Table 2 shows the phase separation of a hydrophobic PP membrane.

Table 2:

From this result it is clear that even an increased amount of free acid in the reaction mixture of the transesterification reaction with the process according to the invention leads to the separation of this stable dispersion and to the production of a high quality non-polar product. It can thus be shown that the process according to the invention makes it possible to dispense with a corresponding preparation of the educts, which was previously necessary.

Claims

claims

1.) A process for the separation of the product mixture of a transesterification reaction with a polar, electrolyte-containing organic phase and a non-polar organic phase characterized in that by means of a porous hydrophobic release agent, the non-polar organic phase is separated from the remaining polar, electrolyte-containing organic phase.

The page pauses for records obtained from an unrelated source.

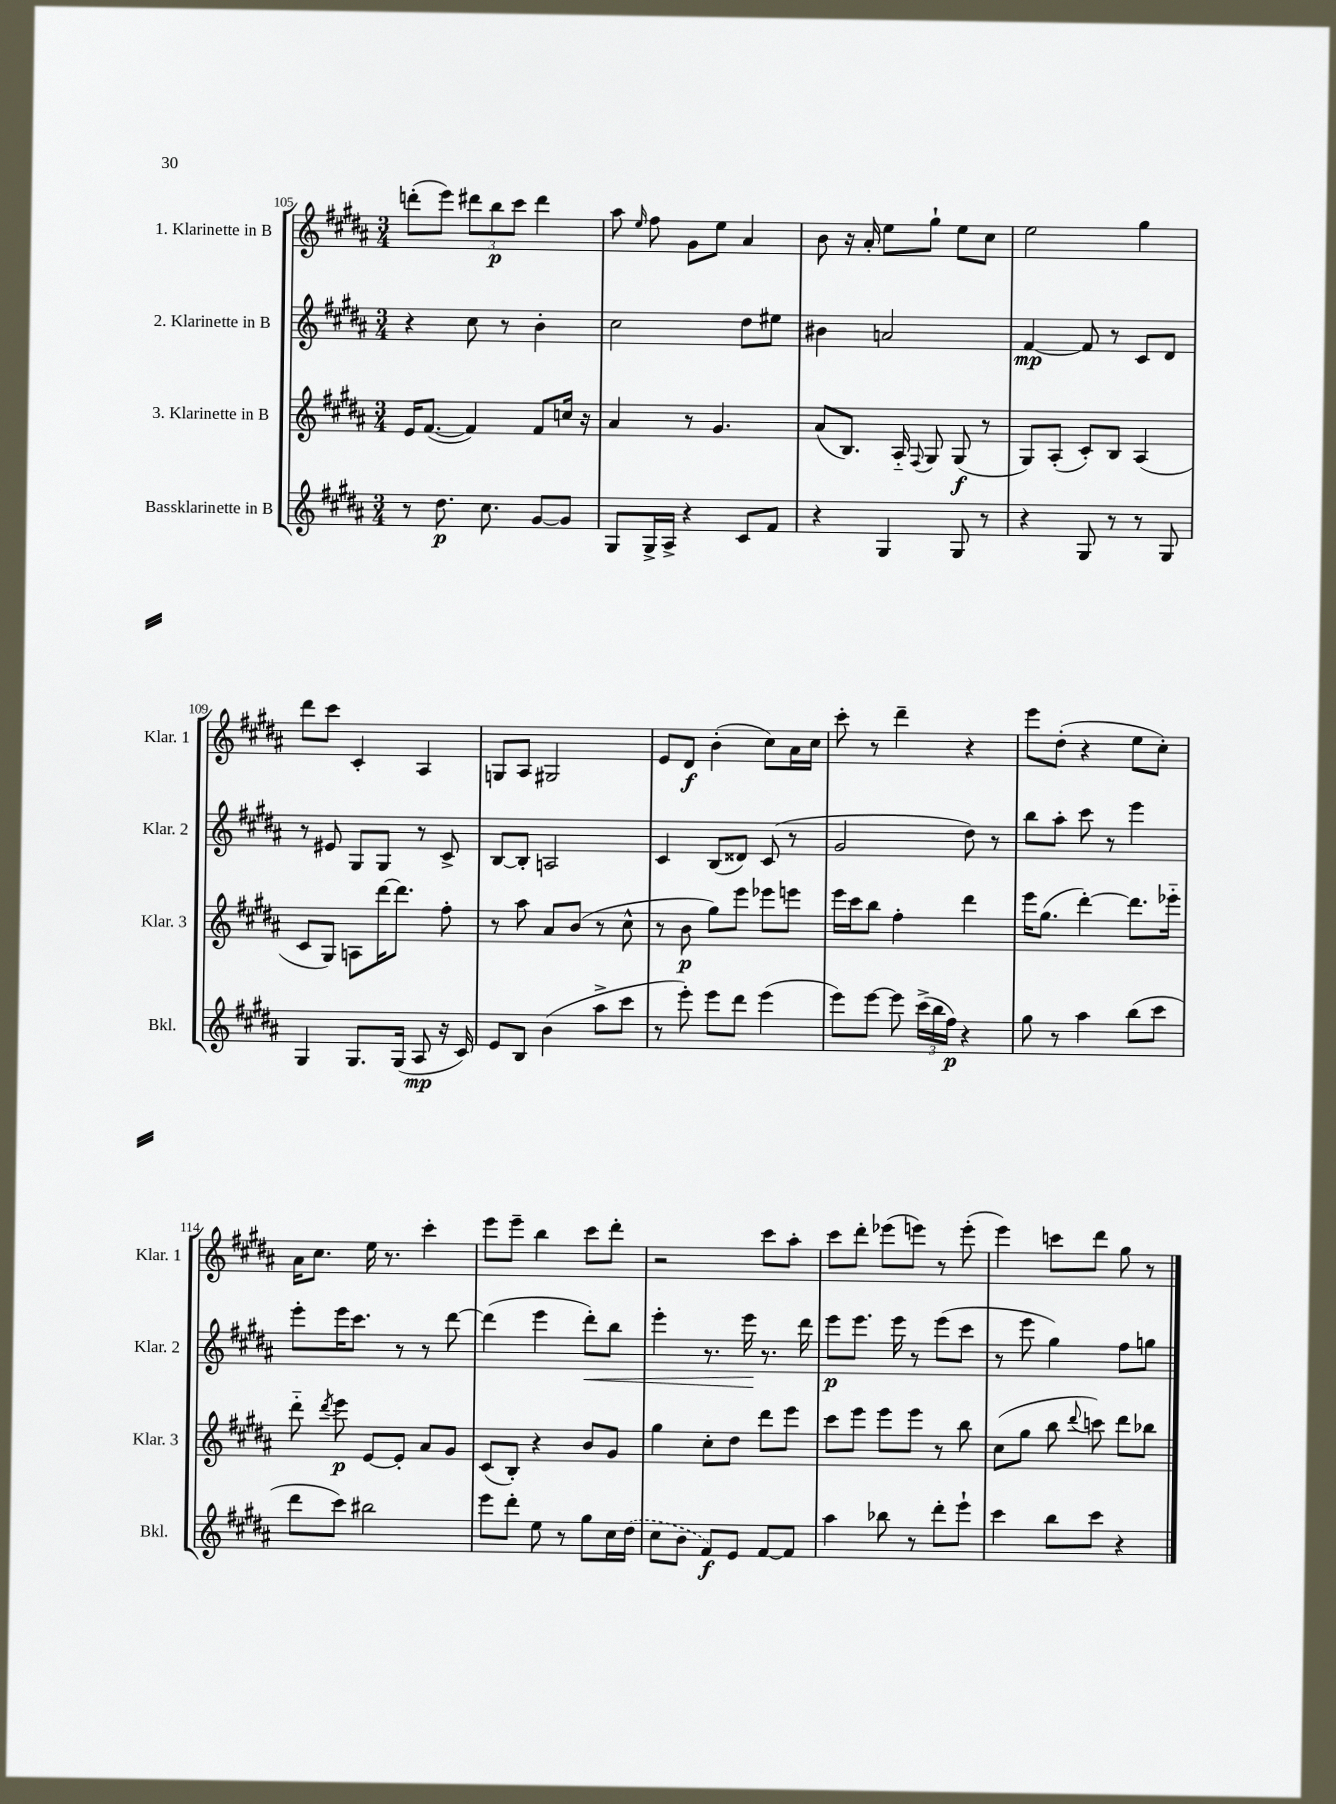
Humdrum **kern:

**kern	**dynam	**kern	**dynam	**kern	**dynam	**kern	**dynam
*part4	*part4	*part3	*part3	*part2	*part2	*part1	*part1
*staff4	*staff4	*staff3	*staff3	*staff2	*staff2	*staff1	*staff1
*I"Bassklarinette in B	*	*I"3. Klarinette in B	*	*I"2. Klarinette in B	*	*I"1. Klarinette in B	*
*I'Bkl.	*	*I'Klar. 3	*	*I'Klar. 2	*	*I'Klar. 1	*
*clefG2	*	*clefG2	*	*clefG2	*	*clefG2	*
*k[f#c#g#d#a#]	*	*k[f#c#g#d#a#]	*	*k[f#c#g#d#a#]	*	*k[f#c#g#d#a#]	*
*M3/4	*	*M3/4	*	*M3/4	*	*M3/4	*
=105	=105	=105	=105	=105	=105	=105	=105
8r	.	16e/KL	.	4r	.	(8dddn'\L	.
.	.	([8.f#/J	.	.	.	.	.
8.dd#\	p	.	.	.	.	8eee\J)	.
.	.	4f#/])	.	8cc#\	.	12ddd#X\L	.
8.cc#\	.	.	.	.	.	.	.
.	.	.	.	.	.	12bb\	p
.	.	.	.	8r	.	.	.
.	.	.	.	.	.	12ccc#\J	.
[8g#/L	.	8f#/L	.	4b'\	.	4ddd#\	.
8g#/J]	.	16ccn/Jk	.	.	.	.	.
.	.	16r	.	.	.	.	.
=106	=106	=106	=106	=106	=106	=106	=106
8G#/L	.	4a#/	.	2cc#\	.	8aa#\	.
.	.	.	.	.	.	16qqee/	.
16G#^/L	.	.	.	.	.	8ff#\	.
16A#^/JJ	.	.	.	.	.	.	.
4r	.	8r	.	.	.	8g#\L	.
.	.	4.g#/	.	.	.	8ee\J	.
8c#/L	.	.	.	8dd#\L	.	4a#/	.
8f#/J	.	.	.	8ee#X\J	.	.	.
=107	=107	=107	=107	=107	=107	=107	=107
4r	.	(8a#/L	.	4b#X\	.	8b\	.
.	.	8.B/J)	.	.	.	16r	.
.	.	.	.	.	.	16a#'/	.
4G#/	.	.	.	2an/	.	8ee\L	.
.	.	16A#/	.	.	.	.	.
.	.	8qqF#/	.	.	.	.	.
.	.	8G#/	.	.	.	8gg#`\J	.
8G#/	.	(8G#/	f	.	.	8ee\L	.
8r	.	8r	.	.	.	8cc#\J	.
=108	=108	=108	=108	=108	=108	=108	=108
4r	.	8G#/L)	.	[4f#/	mp	2ee\	.
.	.	(8A#'/J	.	.	.	.	.
8G#/	.	8c#'/L)	.	8f#/]	.	.	.
8r	.	8B/J	.	8r	.	.	.
8r	.	(4A#/	.	8c#/L	.	4gg#\	.
8G#/	.	.	.	8d#/J	.	.	.
!!LO:LB:g=z
=109	=109	=109	=109	=109	=109	=109	=109
4G#/	.	8c#/L	.	8r	.	8ddd#\L	.
.	.	8G#/J)	.	8e#X/	.	8ccc#\J	.
8.G#/L	.	8An\L	.	8G#/L	.	4c#'/	.
.	.	[16ddd#\K	.	8G#/J	.	.	.
(16G#/Jk	.	8.ddd#\J]	.	.	.	.	.
8A#/	mp	.	.	8r	.	4A#/	.
16r	.	8ff#'\	.	8c#^/	.	.	.
16c#/)	.	.	.	.	.	.	.
=110	=110	=110	=110	=110	=110	=110	=110
8e/L	.	8r	.	[8B/L	.	8Gn/L	.
8B/J	.	8aa#\	.	8B'/J]	.	8A#/J	.
(4b\	.	8a#/L	.	2An/	.	2G#X/	.
.	.	(8b/J	.	.	.	.	.
8aa#^\L	.	8r	.	.	.	.	.
8ccc#\J	.	8cc#^^\	.	.	.	.	.
=111	=111	=111	=111	=111	=111	=111	=111
8r	.	8r	.	4c#/	.	8e/L	.
8eee'\)	.	8b\	p	.	.	8d#/J	f
8eee\L	.	8gg#\L)	.	(8B/L	.	(4b'\	.
8ddd#\J	.	8eee\J	.	8d##X/J)	.	.	.
(4eee\	.	8eee-X\L	.	(8c#/	.	8cc#\L)	.
.	.	8eeen\J	.	8r	.	16a#\L	.
.	.	.	.	.	.	16cc#\JJ	.
=112	=112	=112	=112	=112	=112	=112	=112
8eee\L)	.	16eee\LL	.	2g#/	.	8ccc#'\	.
.	.	16ccc#\J	.	.	.	.	.
[8eee\J	.	8bb\J	.	.	.	8r	.
8eee\]	.	4ff#'\	.	.	.	4ddd#~\	.
(24ccc#^\LL	.	.	.	.	.	.	.
24bb\	.	.	.	.	.	.	.
24ff#\JJ)	p	.	.	.	.	.	.
4r	.	4ddd#\	.	8dd#\)	.	4r	.
.	.	.	.	8r	.	.	.
=113	=113	=113	=113	=113	=113	=113	=113
8gg#\	.	16eee\KL	.	8bb\L	.	8eee\L	.
.	.	(8.gg#\J	.	.	.	.	.
8r	.	.	.	8aa#'\J	.	(8dd#'\J	.
4aa#\	.	[4ddd#'\)	.	8ccc#\	.	4r	.
.	.	.	.	8r	.	.	.
(8bb\L	.	8.ddd#\L]	.	4eee\	.	8ee\L	.
8ccc#\J	.	.	.	.	.	8cc#'\J)	.
.	.	16eee-X\Jk	.	.	.	.	.
!!LO:LB:g=z
=114	=114	=114	=114	=114	=114	=114	=114
8ddd#\L	.	8ddd#\	.	8eee'\L	.	16a#\KL	.
.	.	.	.	.	.	8.cc#\J	.
.	.	8qddd#/	.	.	.	.	.
8ccc#\J)	.	8eee\	p	16eee\K	.	.	.
.	.	.	.	8.ccc#\J	.	.	.
2bb#X\	.	[8e/L	.	.	.	16ee\	.
.	.	.	.	.	.	8.r	.
.	.	8e'/J]	.	8r	.	.	.
.	.	8a#/L	.	8r	.	4ccc#'\	.
.	.	8g#/J	.	[8ddd#\	.	.	.
=115	=115	=115	=115	=115	=115	=115	=115
8eee\L	.	(8c#/L	.	(4ddd#\]	.	8eee\L	.
8ddd#'\J	.	8B'/J)	.	.	.	8eee~\J	.
8ee\	.	4r	.	4eee\	.	4bb\	.
8r	.	.	.	.	.	.	.
!	!	!	!	!	!LO:HP:b	!	!
8gg#\L	.	8b/L	.	8ddd#'\L)	<	8ccc#\L	.
16cc#\L	.	8g#/J	.	8bb\J	.	8ddd#'\J	.
(16dd#\JJ	.	.	.	.	.	.	.
=116	=116	=116	=116	=116	=116	=116	=116
8cc#\L	.	4gg#\	.	4eee'\	.	2r	.
8b\J	.	.	.	.	.	.	.
8f#/L)	f	8cc#'\L	.	8.r	.	.	.
8e/J	.	8dd#\J	.	.	.	.	.
.	.	.	.	16eee\	.	.	.
[8f#/L	.	8ddd#\L	.	8.r	[	8ccc#\L	.
8f#/J]	.	8eee\J	.	.	.	8aa#'\J	.
.	.	.	.	16ddd#\	.	.	.
=117	=117	=117	=117	=117	=117	=117	=117
4aa#\	.	8ccc#\L	.	8eee\L	p	8ccc#\L	.
.	.	8eee\J	.	8.eee\J	.	8ddd#'\J	.
8bb-X\	.	8eee\L	.	.	.	(8eee-X\L	.
.	.	.	.	16eee\	.	.	.
8r	.	8eee\J	.	8r	.	8eeen\J)	.
8ddd#'\L	.	8r	.	(8eee\L	.	8r	.
8eee`\J	.	8bb\	.	8ccc#\J	.	(8eee'\	.
=118	=118	=118	=118	=118	=118	=118	=118
4ccc#\	.	(8cc#\L	.	8r	.	4eee\)	.
.	.	8gg#\J	.	8eee\	.	.	.
8bb\L	.	8bb\	.	4gg#\)	.	8cccn\L	.
.	.	8qqddd#/	.	.	.	.	.
8ccc#\J	.	8cccn\)	.	.	.	8ddd#\J	.
4r	.	8ddd#\L	.	8ff#\L	.	8gg#\	.
.	.	8bb-X\J	.	8ggn\J	.	8r	.
==	==	==	==	==	==	==	==
*-	*-	*-	*-	*-	*-	*-	*-
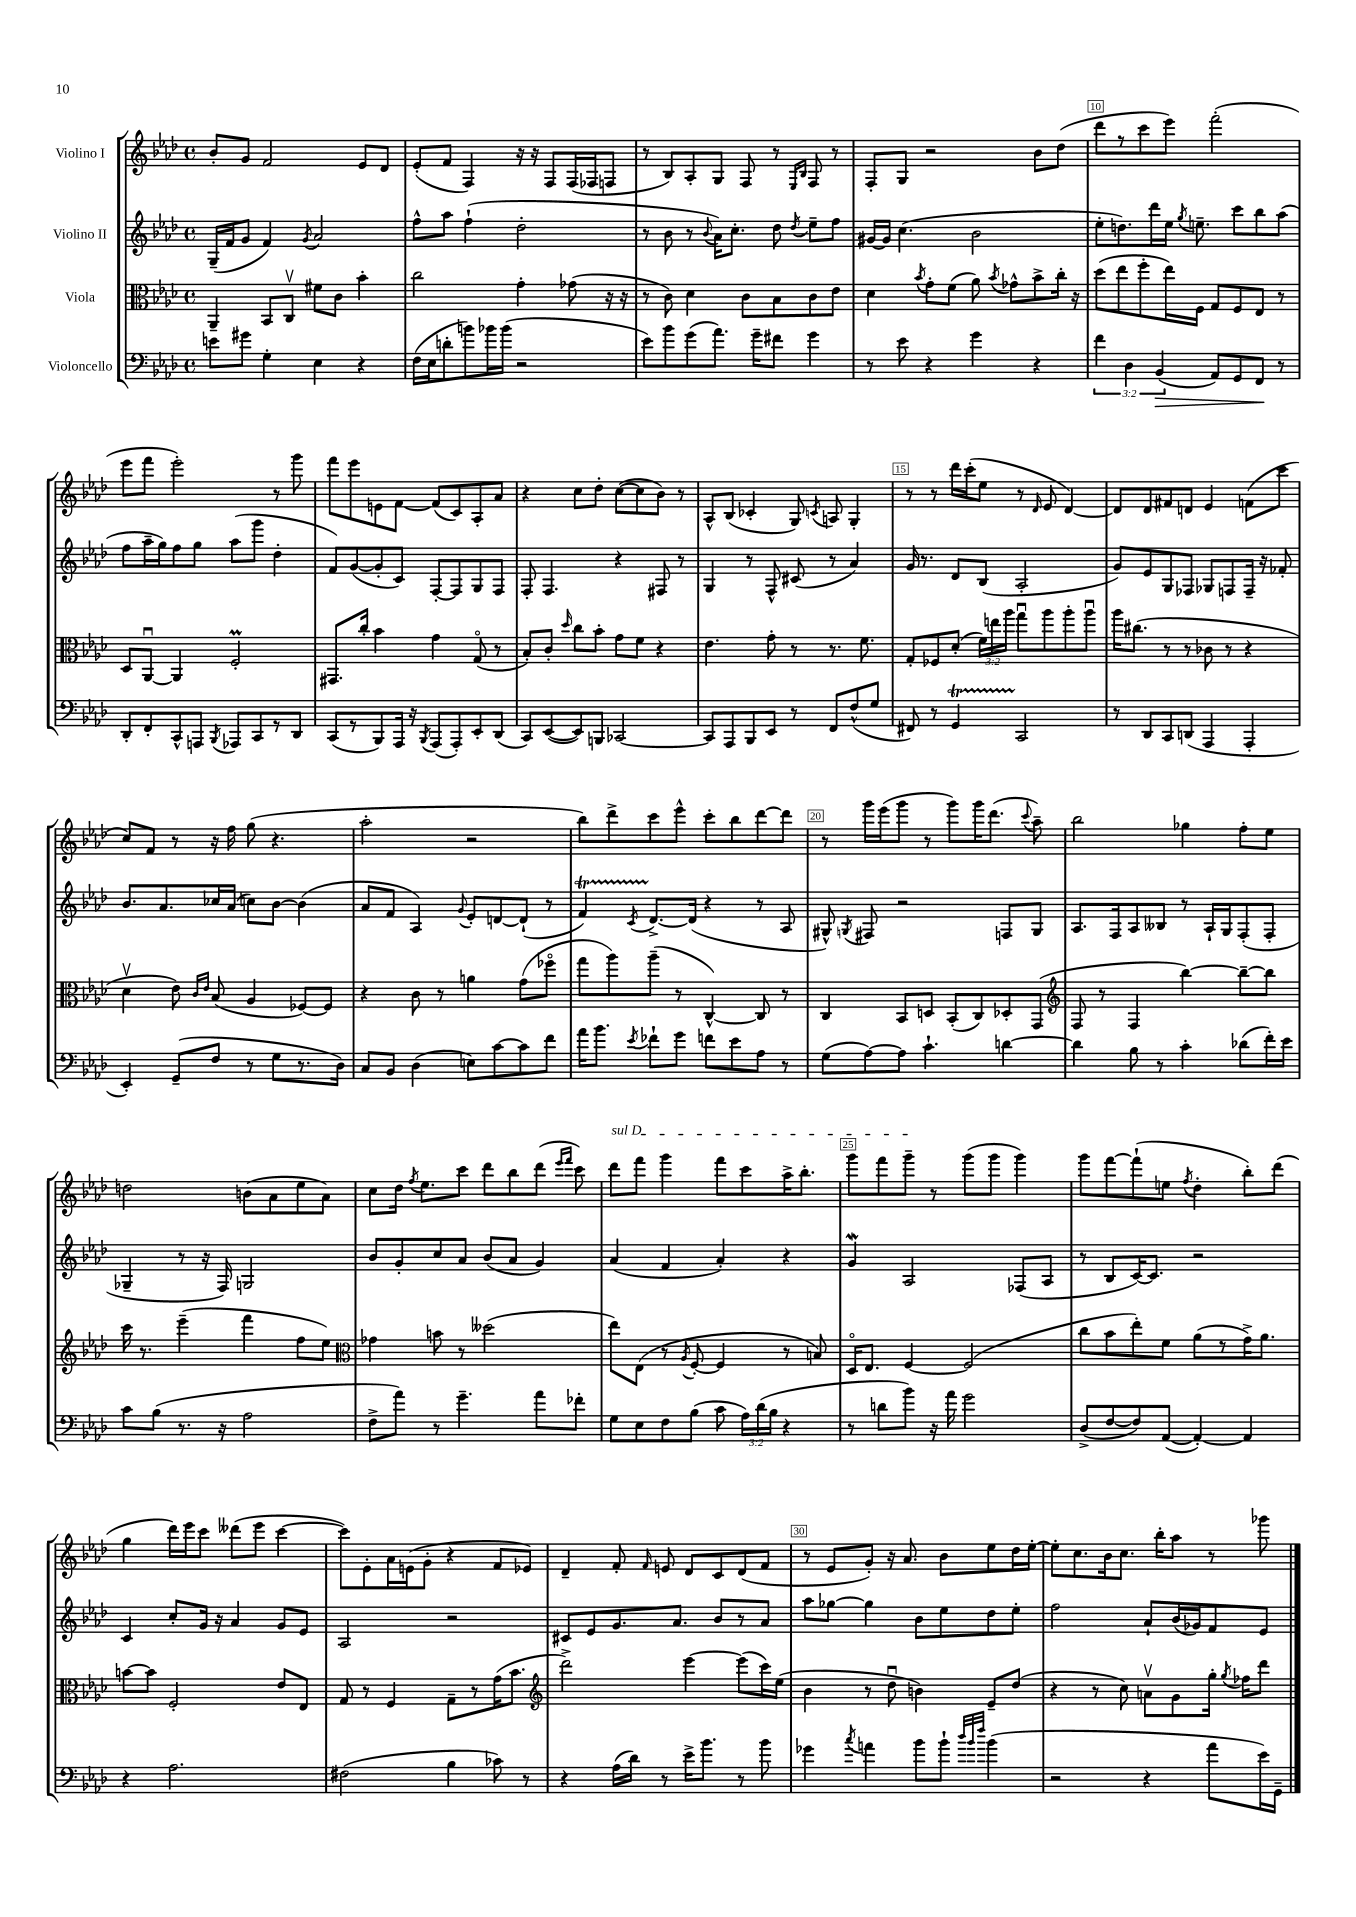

2.) Process according to claim 1, characterized in that the non-polar organic phase contains fatty acid esters.

3.) Process according to claim 2, characterized in that the non-polar organic phase contains methyl, ethyl and / or isopropyl esters of natural fatty acids.

4.) Method according to one of the preceding claims, characterized in that the polar, electrolyte-containing organic phase contains methanol, ethanol, isopropanol, water and / or glycerol.

5.) Method according to one of the preceding claims, characterized in that the release agent consists of a hydrophobic membrane.

6.) Process according to claim 5, characterized in that the membrane has a pore size of 0.05 .mu.m to 10 .mu.m.

7.) Method according to one of the preceding claims, characterized in that no further polar organic solvents and / or water are added.

8.) Method according to one of the preceding claims, characterized in that it is performed as a continuous process.

9.) Process according to one of the preceding claims for the production of fatty acid methyl esters from the transesterification reaction of vegetable and / or animal fats or oils.

10.) Method according to one of the preceding claims for the production of biofuels.